The Incredible Adventures of Van Helsing Extended Edition (PS4): If you’re a big Diablo III or other isometric ARPG fan and want another game of the chase and chop variety, a mere $20 will be well spent on NeoCore Games’ more amusing and in some areas, harder game. While it goes for a more Steampunk Victorian visual aesthetic and uses a good deal more in the way of humor in its storytelling, the quest and side-quest 1-2 punch holds things together quite nicely. Granted, you have fewer classes to play around with, but the skills system for your Van Helsing and his ghostly aide Katerina ends up being pretty complex with many passive skills that boost combat to some often grand destructive levels. There’s no defensive roll like the console versions of DIII, but you’ll get used to dealing with huge packs of foes by taking it slower and picking off smaller groups one by one.

The game is generally solid overall and features online co-op play (no split-screen here, sorry!), a very fun “tower defense” mode that pops up a few times as a diversion from the main plot, and about 30 or so hours of gameplay if you’re determined to get everywhere you can on one run. The ending is somewhat of a ‘To Be Continued’ deal, but having played the other parts on PC, it’s worth the wait for the sequel to hit PS4 at some point. In fact, as this is only the first of three chapters, it would be great to see the other two arrive on PSN as soon as humanly possible and perhaps later, the entire trilogy out on a disc via a small print publisher like Limited Run Games or SOEDESCO. As always, we shall see. But for the money there’s a load of great fun to be had and had again.
 


 

Mantis Burn Racing (PC/PS4/Xbox One): While it’s initially short on tracks and content compared to other arcade racers, the difficulty curve in developer VooFoo Studios racer makes the game supremely challenging right from the get-go. A blazing fast proprietary engine showcases gorgeous 60fps racing where the slightest mistake will leave you in back of the pack and eating the digital dust of your opponents blowing past you. Practice makes perfect, but expect the game to not let you breathe much against AI that gets better as you do. Against live players the competition is far fiercer with expert players constantly making short work of anyone popping online for the friendliest of matches. You’re going to get smoked like a country ham if you’re not ready for the tracks in this one for sure.

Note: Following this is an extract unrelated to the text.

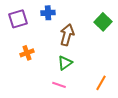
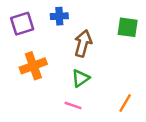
green square: (103, 22) -> (128, 27), turned -36
orange cross: (27, 53) -> (33, 66), size x1.5

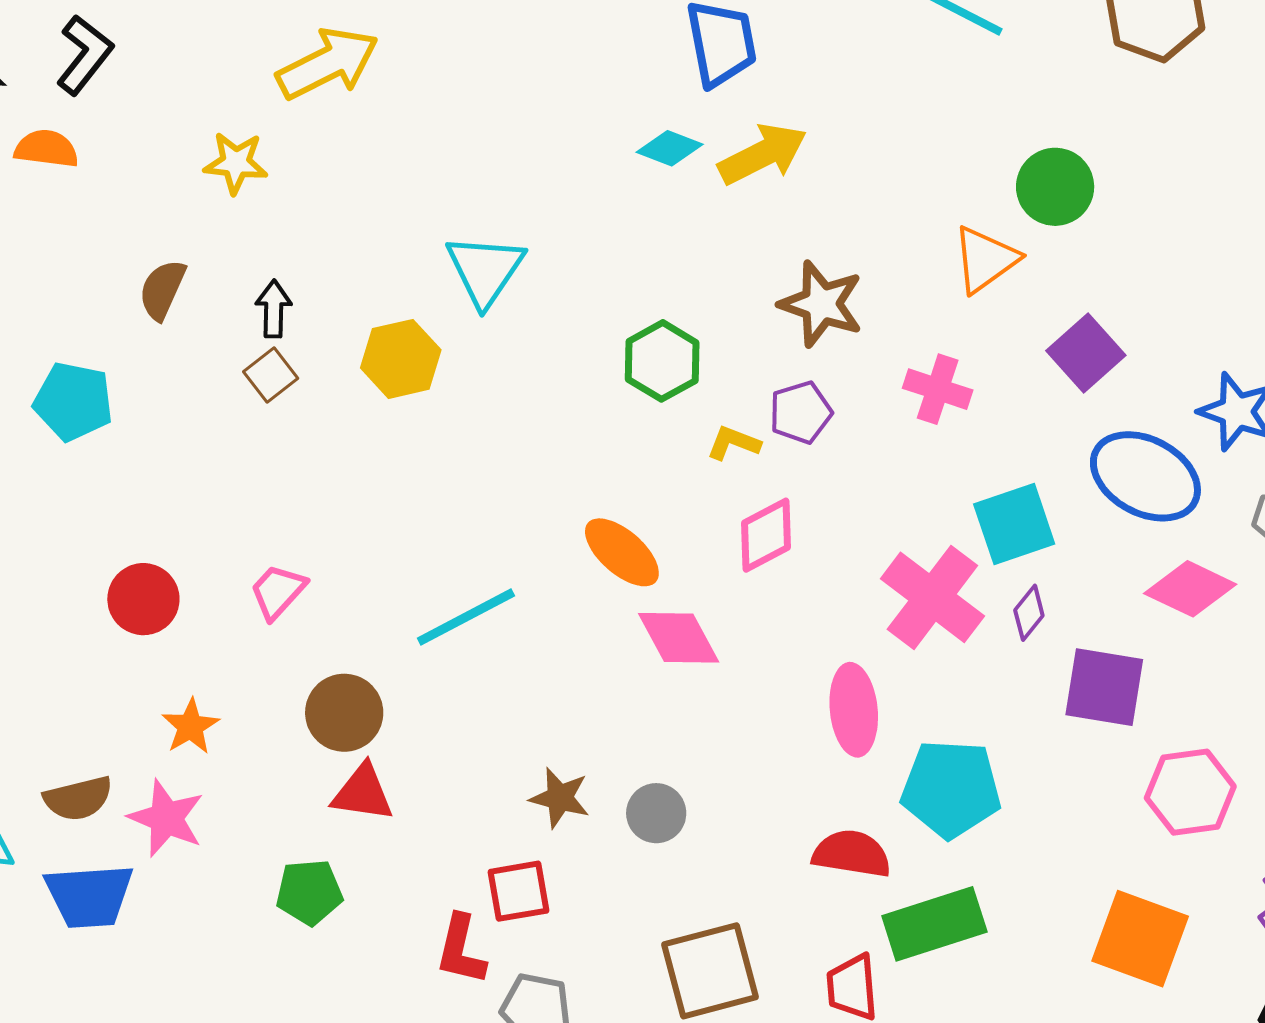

That said, once you get the handling and have matches where you’re in the zone and nail those tricky turns, not bashing into other cars and generally having a zen-like experience racking up wins, the game is so hard to put down that you may need an alarm set to remind you to do important stuff. I haven’t tried out the new Snowbound DLC yet, but if this video is any indication, this 100% FREE update is going to suck me in all over again to the point where I’ll need to get a dog or cat or some other pet to remind me with a paw to the face to get up and go for a stroll, play with or feed them. A service animal for gamers? Who knew!